### CONSIGNE A:
Pour chacune des affirmations (i), (ii) et (iii), indiquez si elle concorde avec le texte sur les microdons en répondant par oui ou par non, puis citez mot pour mot le passage du texte qui tranche. (i) Flattr y est présenté comme l'exemple le plus récent de ces plateformes. (ii) Le texte affirme avec certitude que tipit.to a lancé le mouvement. (iii) Le freemium y est décrit comme une variété du pot à pourboire.
### CONSIGNE B:
Rédigez la suite du texte sur les microdons en partant de sa dernière phrase.

### EXTRAIT DU DOCUMENT:

- - -

Microdon – vive les requins paisibles!

En France Madame Chirac a donné l’exemple avec ses pièces jaunes : c’est au marge des budgets de consommation qu’il faut aller chercher la charité. Là où le coût de détention pèse plus que la valeur de l’argent – cette monnaie troue les poches; là où s’en séparer apporte plus de gratifications que de perte – que nous sommes généreux!
La micro-monnaie, le micro-financement, le micro-paiement, ainsi trouveraient une destination différente de l’ordinaire. Les marges, cette queue de distribution peu épaisse, deviennent ainsi le gras nouveau qui nourrit de nouveaux business.
On assiste ainsi à une multiplication de plateformes qui se destinent à exploiter ces marges. Flattr en est l’exemple le plus récent, Le SARD développe cette idée en france , tipit.to a peut être lancé le mouvement, microdon ( ce n’est pas un requin) utilise l’idée sur d’autres supports, citons encore MooZar, le défunt fundable, kachingle, ou ulule (n’hésitez pas à ajouter en commentaire d’autres initiatives analogies dont vous avez connaissance). .
Les formes et les solutions diffèrent, le point commun est d’associer une mise faible à la dissociation de la relation d’échang. On réinvente le don, et son économie, en espérant introduire un cycle de financement, aux marges, qui redistribue la ressource en dehors du paradigme strict de l’échange marchand mais échappe à l’autorité collective. Sans doute le roman de Doctorow, et cette idée du whuffie alimente l’imaginaire de ces systèmes, c’est une forme sans doute différente du Potlach et ce ce que des anthrologues obstinés considèrent comme une des formes les plus fondamentales de l’économie.
L’homme de marketing, celui qui se nourrit moins d’économie que d’anthropologie, ne sera pas étonné de ces solutions. Le pot à pourboire est une forme ancienne de rémunération, et le freemium en est une variété. Un des défis des technologies posé au marketing est justement cette question de la tarification. Nous l’avons déjà abordée ici. La question est de savoir si ces nouvelles plateformes sociales vont-elle remettre réduire l’espace marchand en étendant l’économie du don?

- - -

### DONNÉES SOURCES:
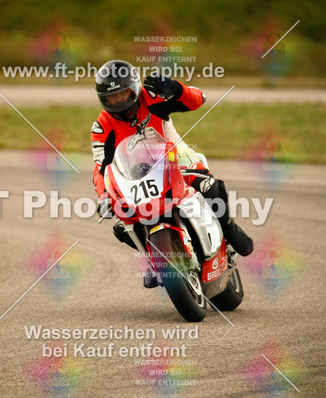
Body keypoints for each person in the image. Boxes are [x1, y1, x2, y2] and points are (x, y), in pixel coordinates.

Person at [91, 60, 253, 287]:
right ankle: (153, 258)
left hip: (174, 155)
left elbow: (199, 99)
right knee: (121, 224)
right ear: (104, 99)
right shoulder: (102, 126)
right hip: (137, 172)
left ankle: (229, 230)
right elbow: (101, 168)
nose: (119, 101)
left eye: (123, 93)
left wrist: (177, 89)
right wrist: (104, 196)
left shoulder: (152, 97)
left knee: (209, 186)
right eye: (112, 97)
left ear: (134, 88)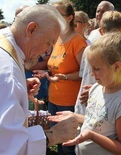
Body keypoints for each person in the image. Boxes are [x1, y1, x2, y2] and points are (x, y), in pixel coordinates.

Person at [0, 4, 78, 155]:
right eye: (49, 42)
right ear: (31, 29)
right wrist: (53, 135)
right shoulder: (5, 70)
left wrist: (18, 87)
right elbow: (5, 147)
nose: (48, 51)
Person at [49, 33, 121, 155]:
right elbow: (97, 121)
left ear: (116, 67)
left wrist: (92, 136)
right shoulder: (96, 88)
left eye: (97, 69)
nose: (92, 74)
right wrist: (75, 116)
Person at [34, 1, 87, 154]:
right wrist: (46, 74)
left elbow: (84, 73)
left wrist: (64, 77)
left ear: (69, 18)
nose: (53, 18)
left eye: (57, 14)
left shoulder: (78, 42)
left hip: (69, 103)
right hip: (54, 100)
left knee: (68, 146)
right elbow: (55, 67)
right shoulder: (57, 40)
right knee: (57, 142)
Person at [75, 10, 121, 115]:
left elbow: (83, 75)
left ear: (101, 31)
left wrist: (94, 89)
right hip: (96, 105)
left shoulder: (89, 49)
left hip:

- - -

### RÉPONSE A:
(i) Oui : « Flattr en est l’exemple le plus récent ».
(ii) Non : « tipit.to a peut être lancé le mouvement ».
(iii) Oui : « Le pot à pourboire est une forme ancienne de rémunération, et le freemium en est une variété. »

### RÉPONSE B:
Le cas de Flatter est intéressant, car délibérément il s’adresse moins au don, qu’à la rémunération de ces productions publiques qui jusqu’à ce jour ne trouve de compensation que par la fausse monnaie de la réputation (les boutons face-book) ou le marché dual de la publicité. L’innovation est dans la combinaison de ces deux gratifications : symbolique et matérielle, par un seul bouton. Mais aussi dans l’engagement, ceux qui peuvent espérer gagner doivent d’abord donner. La technique semble induire cette triple règle du don : l’obligation de donner, de recevoir et de rendre (sans que la symétrie des actes ne soient engagée).
S’y esquisse un modèle de financement des œuvres de l’esprit, qui échappe au marché et à l’autorité d’une administation, qui se fonde dans une obligation de don mais une liberté de destination. Il peut être au-delà un modèle de régulation des charités, car au fond il ne s’agit pas seulement de financer des oeuvres de l’esprit, mais de financer le bien commun différemment de l’impot. Nous pouvons imaginer que chacun puisse allouer aux autres une partie de son budget d’autant plus aisément qu’il peut choisir à qui l’allouer.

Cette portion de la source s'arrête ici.